The CL-WHO library is one of many that make it easy to generate HTML. When first checking out CL-WHO, I thought that it must be at least a couple thousand lines of code long. As it turns out, it is only several hundred. At the core of CL-WHO is with-html-output (hence the name “who”), which allows one to use a DSL for generating HTML. With-html-output works like all macros. At a high level, it takes your code in the DSL, and compiles it into Lisp code that will generate the desired HTML (here are some examples).

With-html-output does little by itself. Almost all of the work is done by three functions: tree-to-templateprocess-tag, and convert-tag-to-string-list. Most of the time these functions call one another recursively in order to process the entire DSL. It is possible to customize the control flow, but I will get to that later. Here is a link to a gist of the output after tracing all of the functions and using macroexpand-1 to expand a simple example. The example only shows what happens when using basic tags in CL-WHO. It doesn’t show what happens when you embed Lisp expressions in the DSL.

Tree-to-template is the entry point into the compilation process. It loops through the DSL tree, and builds up a “template”. A template is just a list of strings and expressions. The strings in the template contain HTML and are meant to be printed directly to the HTML stream. On the other hand, the expressions contain code that will print objects to that stream. Eventually all of this output put together will be the desired HTML. As tree-to-template loops through the code, if it sees a non-tag, it will just collect that into the list.1 When it does see a tag, tree-to-template calls process-tag to process it, and then concatenates the result of that into the template.

Process-tag will extract the tag as well as the attribute list. Everything after the attribute list makes up the “body” of the tag. How is the body processed? Well, process-tag takes an additional argument, body-fn, which specifies how to process the body. Process-tag will then call convert-tag-to-string-list with the tag, the attribute list, the body, and body-fn. The reason process-tag doesn’t process the body itself is that convert-tag-to-string-list is a generic function, making it possible to customize its behavior.

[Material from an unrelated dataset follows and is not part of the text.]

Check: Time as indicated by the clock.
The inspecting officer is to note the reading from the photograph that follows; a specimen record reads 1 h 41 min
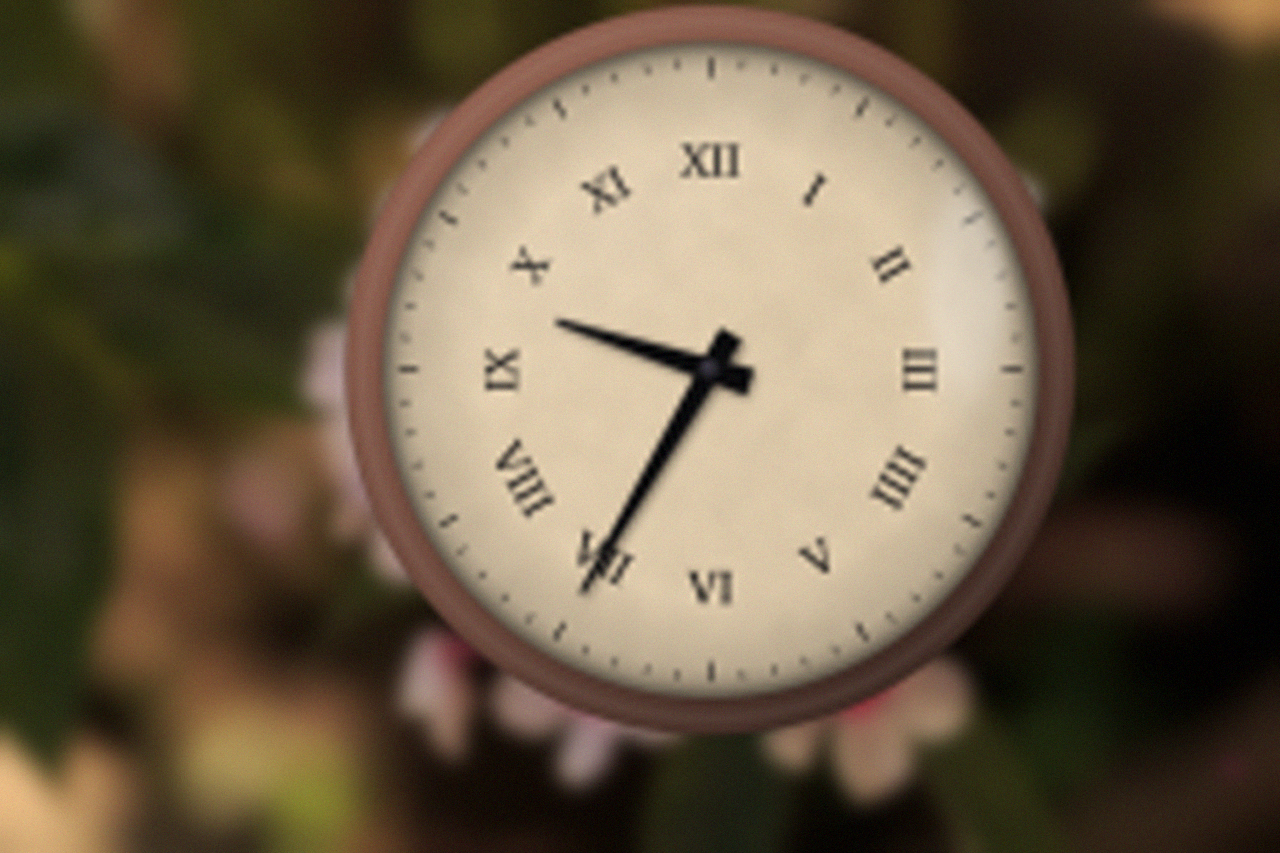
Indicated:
9 h 35 min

Convert-tag-to-string-list handles the semantics of the tag. It takes all of the arguments above and returns a list of strings and expressions. That list will become part of the template eventually returned by tree-to-template. Since convert-tag-to-string-list is a generic function, it is possible to extend it. The documentation for CL-WHO gives an example of how one could create a custom “red” tag which changes the font of the text to red, even though there is no such HTML tag. In the default case, convert-tag-to-string-list takes the result from calling body-fn on body and surrounds that with strings for the opening and closing tags. Since convert-tag-to-string-list is customizable, it is possible to change the control flow and ultimately how the body is processed. If one wanted, they could make a call to process-tag, but with a different body-fn argument, changing how the code is processed further up (down?) the tree.

With the help of these functions with-html-output converts the DSL into a template. The template is then turned into a list of valid Lisp code.2 With-html-output then wraps the body with a macrolet which binds several local macros. These macros are: htm, fmt, esc, str. These macros make it easier to print objects to the stream used for output. Check out the documentation for CL-WHO for a more detailed description of what these macros do.

I really like CL-WHO. It is a great example of an embedded DSL. A Lisp hacker still has full access to Lisp from within what is a great DSL. The only problem I have with CL-WHO is the inability to have macros expand into code for the DSL. This decreases the flexibility of CL-WHO somewhat. The only way I can see to fix this problem would be to use a library such as :hu.dwim.walker to expand all of the macros in advance.